Una Viuda cuyo marido había sido colgado encadenado estaba velando el cadáver la primera noche, y empapada en lágrimas imploraba al Centinela que lo custodiaba, que le permitiera robarlo.
—Señora —dijo el Centinela—. No puedo resistir más sus ruegos; su belleza se impone sobre mi sentido del deber. Le entregaré el cuerpo y tomaré su lugar en la jaula, en la que un golpe de mi puñal confundirá a la justicia y me otorgará la felicidad de morir por una mujer tan adorable.

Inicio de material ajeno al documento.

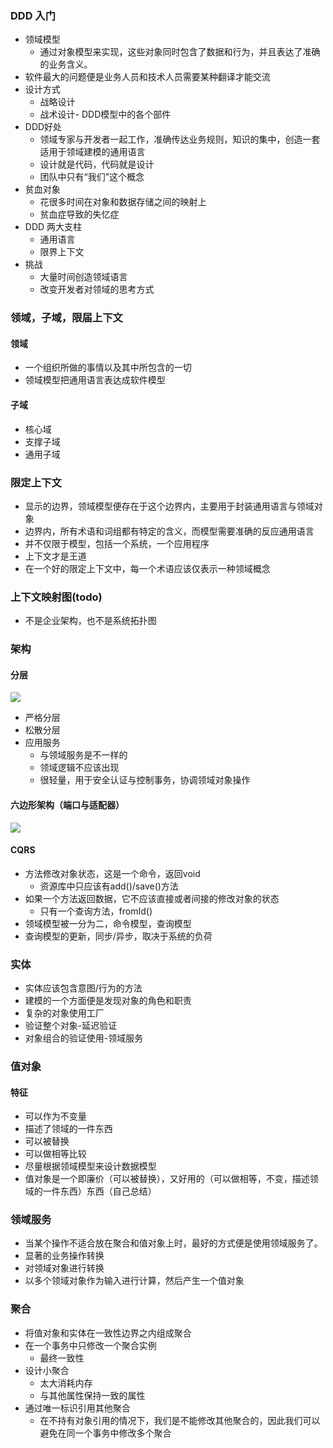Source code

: ### DDD 入门
- 领域模型
  - 通过对象模型来实现，这些对象同时包含了数据和行为，并且表达了准确的业务含义。
- 软件最大的问题便是业务人员和技术人员需要某种翻译才能交流
- 设计方式
  - 战略设计
  - 战术设计- DDD模型中的各个部件
- DDD好处
  - 领域专家与开发者一起工作，准确传达业务规则，知识的集中，创造一套适用于领域建模的通用语言
  - 设计就是代码，代码就是设计
  - 团队中只有“我们”这个概念
- 贫血对象
  - 花很多时间在对象和数据存储之间的映射上
  - 贫血症导致的失忆症
- DDD 两大支柱
  - 通用语言
  - 限界上下文
- 挑战
  - 大量时间创造领域语言
  - 改变开发者对领域的思考方式
### 领域，子域，限届上下文
#### 领域
- 一个组织所做的事情以及其中所包含的一切
- 领域模型把通用语言表达成软件模型
#### 子域
- 核心域
- 支撑子域
- 通用子域
### 限定上下文
- 显示的边界，领域模型便存在于这个边界内，主要用于封装通用语言与领域对象
- 边界内，所有术语和词组都有特定的含义，而模型需要准确的反应通用语言
- 并不仅限于模型，包括一个系统，一个应用程序
- 上下文才是王道
- 在一个好的限定上下文中，每一个术语应该仅表示一种领域概念
### 上下文映射图(todo)
- 不是企业架构，也不是系统拓扑图
### 架构
####  分层
![](https://i.loli.net/2019/07/08/5d234f946566624990.png)
- 严格分层
- 松散分层
- 应用服务
  - 与领域服务是不一样的
  - 领域逻辑不应该出现
  - 很轻量，用于安全认证与控制事务，协调领域对象操作
#### 六边形架构（端口与适配器）

![](https://i.loli.net/2019/07/08/5d2352cf3c0f588994.png)
#### CQRS
- 方法修改对象状态，这是一个命令，返回void
  - 资源库中只应该有add()/save()方法
- 如果一个方法返回数据，它不应该直接或者间接的修改对象的状态
  - 只有一个查询方法，fromId()
- 领域模型被一分为二，命令模型，查询模型
- 查询模型的更新，同步/异步，取决于系统的负荷
### 实体
- 实体应该包含意图/行为的方法
- 建模的一个方面便是发现对象的角色和职责
- 复杂的对象使用工厂
- 验证整个对象-延迟验证
- 对象组合的验证使用-领域服务
### 值对象
#### 特征
- 可以作为不变量
- 描述了领域的一件东西
- 可以被替换
- 可以做相等比较
- 尽量根据领域模型来设计数据模型
- 值对象是一个即廉价（可以被替换），又好用的（可以做相等，不变，描述领域的一件东西）东西（自己总结）
### 领域服务
- 当某个操作不适合放在聚合和值对象上时，最好的方式便是使用领域服务了。
- 显著的业务操作转换
- 对领域对象进行转换
- 以多个领域对象作为输入进行计算，然后产生一个值对象
### 聚合
- 将值对象和实体在一致性边界之内组成聚合
- 在一个事务中只修改一个聚合实例
  - 最终一致性
- 设计小聚合
  - 太大消耗内存
  - 与其他属性保持一致的属性
- 通过唯一标识引用其他聚合
  - 在不持有对象引用的情况下，我们是不能修改其他聚合的，因此我们可以避免在同一个事务中修改多个聚合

—No —dijo la dama—. No puedo aceptar el sacrificio de una vida tan noble. Si es cierto que usted me mira con buenos ojos, ayúdenos a mí y a mis sirvientes a llevar el objeto sagrado a mi castillo, donde usted permanecerá oculto hasta que podamos huir del país.

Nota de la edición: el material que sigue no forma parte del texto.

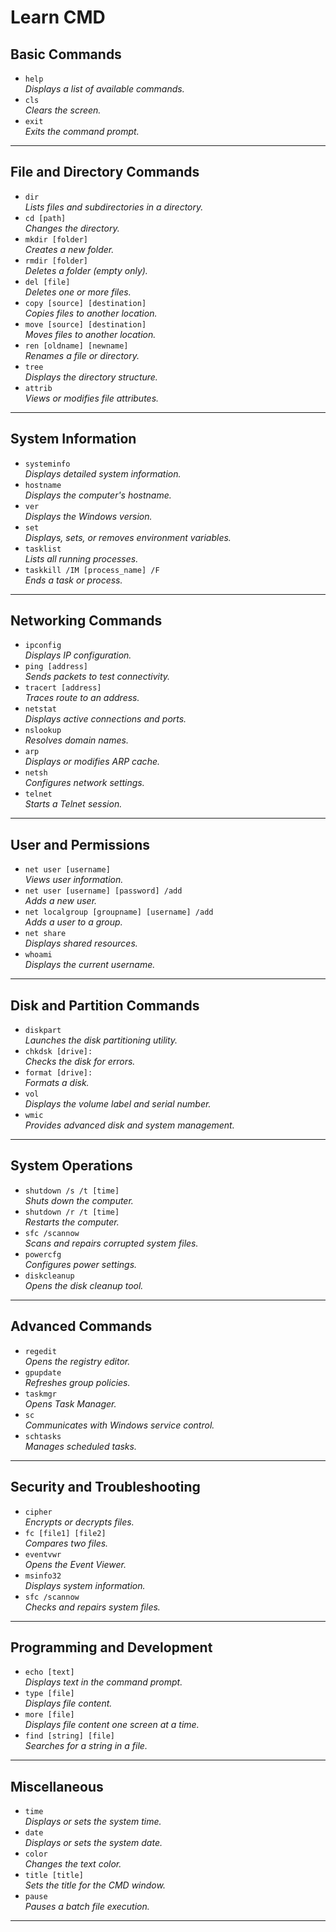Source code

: # **Learn CMD**

## **Basic Commands**
- `help`  
  *Displays a list of available commands.*
- `cls`  
  *Clears the screen.*
- `exit`  
  *Exits the command prompt.*

---

## **File and Directory Commands**
- `dir`  
  *Lists files and subdirectories in a directory.*
- `cd [path]`  
  *Changes the directory.*
- `mkdir [folder]`  
  *Creates a new folder.*
- `rmdir [folder]`  
  *Deletes a folder (empty only).*
- `del [file]`  
  *Deletes one or more files.*
- `copy [source] [destination]`  
  *Copies files to another location.*
- `move [source] [destination]`  
  *Moves files to another location.*
- `ren [oldname] [newname]`  
  *Renames a file or directory.*
- `tree`  
  *Displays the directory structure.*
- `attrib`  
  *Views or modifies file attributes.*

---

## **System Information**
- `systeminfo`  
  *Displays detailed system information.*
- `hostname`  
  *Displays the computer's hostname.*
- `ver`  
  *Displays the Windows version.*
- `set`  
  *Displays, sets, or removes environment variables.*
- `tasklist`  
  *Lists all running processes.*
- `taskkill /IM [process_name] /F`  
  *Ends a task or process.*

---

## **Networking Commands**
- `ipconfig`  
  *Displays IP configuration.*
- `ping [address]`  
  *Sends packets to test connectivity.*
- `tracert [address]`  
  *Traces route to an address.*
- `netstat`  
  *Displays active connections and ports.*
- `nslookup`  
  *Resolves domain names.*
- `arp`  
  *Displays or modifies ARP cache.*
- `netsh`  
  *Configures network settings.*
- `telnet`  
  *Starts a Telnet session.*

---

## **User and Permissions**
- `net user [username]`  
  *Views user information.*
- `net user [username] [password] /add`  
  *Adds a new user.*
- `net localgroup [groupname] [username] /add`  
  *Adds a user to a group.*
- `net share`  
  *Displays shared resources.*
- `whoami`  
  *Displays the current username.*

---

## **Disk and Partition Commands**
- `diskpart`  
  *Launches the disk partitioning utility.*
- `chkdsk [drive]:`  
  *Checks the disk for errors.*
- `format [drive]:`  
  *Formats a disk.*
- `vol`  
  *Displays the volume label and serial number.*
- `wmic`  
  *Provides advanced disk and system management.*

---

## **System Operations**
- `shutdown /s /t [time]`  
  *Shuts down the computer.*
- `shutdown /r /t [time]`  
  *Restarts the computer.*
- `sfc /scannow`  
  *Scans and repairs corrupted system files.*
- `powercfg`  
  *Configures power settings.*
- `diskcleanup`  
  *Opens the disk cleanup tool.*

---

## **Advanced Commands**
- `regedit`  
  *Opens the registry editor.*
- `gpupdate`  
  *Refreshes group policies.*
- `taskmgr`  
  *Opens Task Manager.*
- `sc`  
  *Communicates with Windows service control.*
- `schtasks`  
  *Manages scheduled tasks.*

---

## **Security and Troubleshooting**
- `cipher`  
  *Encrypts or decrypts files.*
- `fc [file1] [file2]`  
  *Compares two files.*
- `eventvwr`  
  *Opens the Event Viewer.*
- `msinfo32`  
  *Displays system information.*
- `sfc /scannow`  
  *Checks and repairs system files.*

---

## **Programming and Development**
- `echo [text]`  
  *Displays text in the command prompt.*
- `type [file]`  
  *Displays file content.*
- `more [file]`  
  *Displays file content one screen at a time.*
- `find [string] [file]`  
  *Searches for a string in a file.*

---

## **Miscellaneous**
- `time`  
  *Displays or sets the system time.*
- `date`  
  *Displays or sets the system date.*
- `color`  
  *Changes the text color.*
- `title [title]`  
  *Sets the title for the CMD window.*
- `pause`  
  *Pauses a batch file execution.*

---
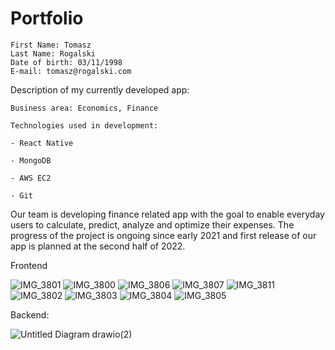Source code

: # Portfolio

    First Name: Tomasz 
    Last Name: Rogalski
    Date of birth: 03/11/1998
    E-mail: tomasz@rogalski.com

 Description of my currently developed app:

    Business area: Economics, Finance

    Technologies used in development:
  
    - React Native
  
    - MongoDB
  
    - AWS EC2
  
    - Git
 
   
  Our team is developing finance related app with the goal to enable everyday users to calculate, predict, analyze and optimize their expenses. The progress of the project is ongoing since early 2021 and first release of our app is planned at the second half of 2022.
  
  
  Frontend
  
  
![IMG_3801](https://user-images.githubusercontent.com/44368503/177048969-5fe2ff75-6372-4e2f-b69d-0dd090788f57.PNG)
![IMG_3800](https://user-images.githubusercontent.com/44368503/177048857-212d4cf3-6bcc-42ae-b458-622bf5a3326e.PNG)
![IMG_3806](https://user-images.githubusercontent.com/44368503/177048961-49b52d6f-4fde-4d3e-966d-804cbf567991.PNG)
![IMG_3807](https://user-images.githubusercontent.com/44368503/177048973-80afa21e-8b57-4eaa-a897-e1c1d54355b5.PNG)
![IMG_3811](https://user-images.githubusercontent.com/44368503/177048980-49a7138d-799c-4e9f-b79d-4d73d5d47f60.PNG)
![IMG_3802](https://user-images.githubusercontent.com/44368503/177049035-120df3df-5e52-40dc-861a-c4992914faea.PNG)
![IMG_3803](https://user-images.githubusercontent.com/44368503/177049038-f91e3d41-b8eb-4403-b247-3cc7feceba8c.PNG)
![IMG_3804](https://user-images.githubusercontent.com/44368503/177049043-e7fe0555-205a-42b9-9fe6-ef01a1804d53.PNG)
![IMG_3805](https://user-images.githubusercontent.com/44368503/177049048-04b58ee2-34d9-4fc8-bba7-05148e828c86.PNG)


  Backend:
  
  
![Untitled Diagram drawio(2)](https://user-images.githubusercontent.com/44368503/177050049-e14db43a-4060-4a4a-a7a3-57b58baa7f3e.png)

—No —dijo el Centinela—. Seguramente sería descubierto y arrancado de sus brazos. En tres días usted puede reclamar el cuerpo de su querido esposo; después podrá conferir a un honorable soldado toda la felicidad y distinción que a juicio de usted su devoción merezca.
—¡Tres días! —exclamó la dama—. Eso es mucho para esperar y poco para fugar. Pero sin llevar carga podemos alcanzar la frontera. Ya el día comienza a romper... dejemos el cuerpo y partamos.